US Justice Department charges Pierre Girgis with acting as a foreign agent for Egypt without notifying US government.
Authorities in the United States have arrested an Egyptian-American man from New York on allegations that he unlawfully worked at the behest of the Egyptian government to track the “political opponents” of the country’s president, Abdel Fattah el-Sisi.
The US Justice Department said it took Pierre Girgis, 39, into custody on Thursday.
Girgis is charged with conspiring to act as a foreign agent and acting as a foreign agent without notifying the US attorney general’s office – counts that could carry up to five and 10 years in jail, respectively.
“Agents of foreign countries are required to register with our government for a good reason – they often act in their home country’s interests and against those of the United States,” Michael J Driscoll, assistant director-in-charge at the FBI’s New York field office, said in a statement.
“We allege Mr. Girgis sent non-public information back to Egypt for the benefit of the Egyptian government. Mr. Girgis broke our laws, and we must hold him accountable.”
The Justice Department said Girgis worked “at the direction and control of multiple officials” in Egypt to gather information on Egyptian dissidents. The alleged activities took place between 2014 and 2019, the department said.
“At the behest of Egyptian officials, Girgis’s alleged prohibited conduct included attempting to covertly gather non-public intelligence about the activities of political opponents of Egypt’s president, and attempting to gain access for foreign officials to attend law enforcement-only trainings in Manhattan,” US Attorney Damian Williams also said.
Al Jazeera was unable to reach Girgis or his lawyers. The Egyptian embassy in Washington, DC, did not immediately respond to a request for comment on Thursday.
The Foreign Agents Registration Act (FARA), a 1938 US law, requires individuals working on behalf of foreign governments in the United States to register with the Justice Department and to publicly disclose their political activities periodically.
The US and Egypt enjoy warm ties, with Washington giving $1.3bn in military assistance to Cairo annually and top US officials praising the Egyptian government for playing a key role in the Middle East.

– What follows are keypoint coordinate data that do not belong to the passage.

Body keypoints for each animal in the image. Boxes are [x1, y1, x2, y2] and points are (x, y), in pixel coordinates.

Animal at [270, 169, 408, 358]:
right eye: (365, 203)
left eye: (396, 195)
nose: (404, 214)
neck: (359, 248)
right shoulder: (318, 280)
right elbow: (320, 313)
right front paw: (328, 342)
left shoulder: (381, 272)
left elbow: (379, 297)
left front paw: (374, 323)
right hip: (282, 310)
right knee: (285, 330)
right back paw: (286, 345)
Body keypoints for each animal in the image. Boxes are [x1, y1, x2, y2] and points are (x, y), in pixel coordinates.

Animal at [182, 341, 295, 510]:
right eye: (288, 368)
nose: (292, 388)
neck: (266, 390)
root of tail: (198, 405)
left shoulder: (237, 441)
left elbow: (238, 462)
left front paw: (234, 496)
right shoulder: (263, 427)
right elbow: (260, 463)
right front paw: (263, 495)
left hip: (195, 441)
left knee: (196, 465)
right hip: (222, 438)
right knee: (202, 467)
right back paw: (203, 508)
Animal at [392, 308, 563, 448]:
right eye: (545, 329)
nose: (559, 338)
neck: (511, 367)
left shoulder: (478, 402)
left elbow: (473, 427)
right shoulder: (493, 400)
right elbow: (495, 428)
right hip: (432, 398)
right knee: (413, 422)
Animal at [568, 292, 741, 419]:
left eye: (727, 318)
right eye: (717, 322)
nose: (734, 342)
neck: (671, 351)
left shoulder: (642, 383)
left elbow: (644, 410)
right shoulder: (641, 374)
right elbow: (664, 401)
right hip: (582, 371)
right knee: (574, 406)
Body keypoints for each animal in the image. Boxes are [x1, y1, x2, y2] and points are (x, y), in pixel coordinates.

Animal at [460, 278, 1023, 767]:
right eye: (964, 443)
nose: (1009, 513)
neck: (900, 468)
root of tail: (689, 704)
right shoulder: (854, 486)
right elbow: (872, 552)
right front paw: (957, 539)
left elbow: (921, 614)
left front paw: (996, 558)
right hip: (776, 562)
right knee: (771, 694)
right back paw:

But US President Joe Biden has faced calls to do more to pressure Egypt to respect human rights.
Rights groups accuse el-Sisi’s government of jailing thousands of dissidents and outlawing virtually all forms of political opposition since coming to power in a 2013 coup. However, the Egyptian president denies holding political detainees and says his government is fighting “terrorism”.
Biden had promised to put human rights at the heart of US foreign policy, and before the 2020 elections, he promised “no more blank cheques to [Donald] Trump’s ‘favourite dictator’” in reference to el-Sisi.
But since coming into office, the Biden administration has said it is pushing to strengthen the US-Egypt partnership.
Biden withheld $130m out of the $1.3bn in annual aid to Egypt over human rights concerns, but rights groups had called for suspending at least $300m.
“If the administration’s dedication to human rights were sincere, this decision would have been simple: withhold the $300 million in military aid as conditioned by Congress to incentivize al-Sisi to change course,” a coalition of organisations said in September.